New technology sometimes needs new laws — and in Nova Scotia, it looks like the government is taking cyber-bullying very seriously indeed. The province has introduced a new anti-cyber-bullying after the suicide of teenager Rehtaeh Parsons.
Rehtaeh, who was 17, hung herself after she was reportedly sexually assaulted and photographs from the assault were posted online.
There are still many unanswered questions in the case and no charges have been laid.
But one of the offshoots of the tragedy is Nova Scotia’s Bill 61, the Cyber-Safety Act.
The act is only in first reading, but it already has opposition support.
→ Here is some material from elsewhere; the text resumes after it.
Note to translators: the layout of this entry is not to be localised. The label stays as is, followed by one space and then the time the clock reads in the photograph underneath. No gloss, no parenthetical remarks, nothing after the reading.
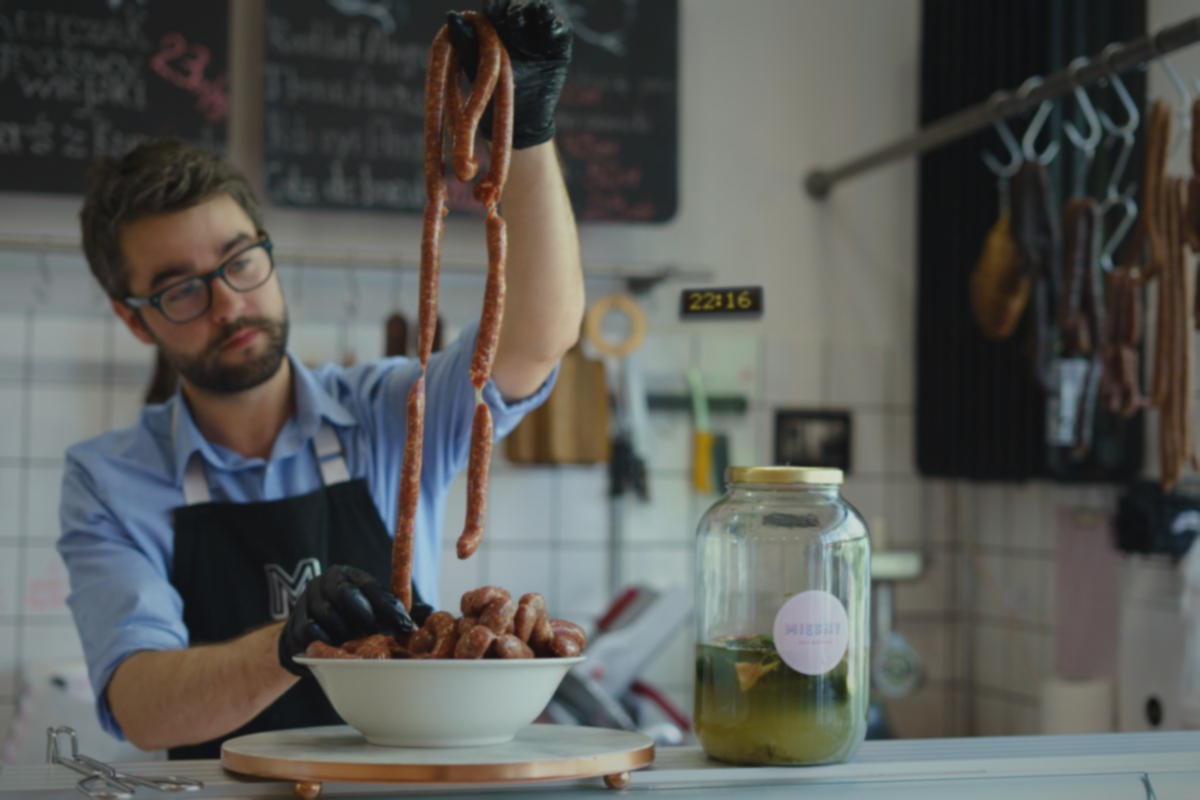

And some of its conditions are well worth taking note of. Not only does the law provide for court action halting bullying through prevention orders, fines up to $5,000 and even jail time of up to six months, it also hits cyberbullies (and by extension, their parents, if the bullies are minors) where it really hurts: the legislation provides the groundwork to force Internet providers to “out” anonymous users, and then enables the bullied to sue for damages.
The court would be able to grant an order requiring companies to provide: “any information that may help identify a person who may have used an Internet Protocol address, website, username or account, electronic-mail address or other unique identifier, that may have been used for cyberbullying, any information that may help identify a device capable of connecting to an Internet Protocol address that may have been used for cyberbullying, cellular telephone records, inbound and outbound text messaging records, Internet browsing-history records, and other records that would assist in investigating the complaint.”
It is a broad brush and one that carries substantial penalties for bullies and, potentially, for their parents as well.
It remains to be seen what the law will look like in its final form, and how well it will stand up against legal challenges of its powers. But it does provide a small ray of hope.
Any parent whose children have been bullied, stalked or humiliated over electronic media can tell you how devastating the effects can be. Children or teens who have no idea who is attacking them or when it will stop, forced to look over their shoulders constantly and wonder just who might be the instigator of the attacks. It may be a faceless crime; it certainly isn’t a victimless one.
And while no law will ever rid the world of bullies — we have too many, even among the highest offices in the land — this is a good step, and one that other provinces should look at enacting.
Perhaps if there are clear consequences — and consequences that are applied enough times for perpetrators to recognize that they are running a clear risk and that the anonymity of the web
doesn’t really exist when law enforcement gets involved — people will think twice before using new tools in an age-old and despicable practice.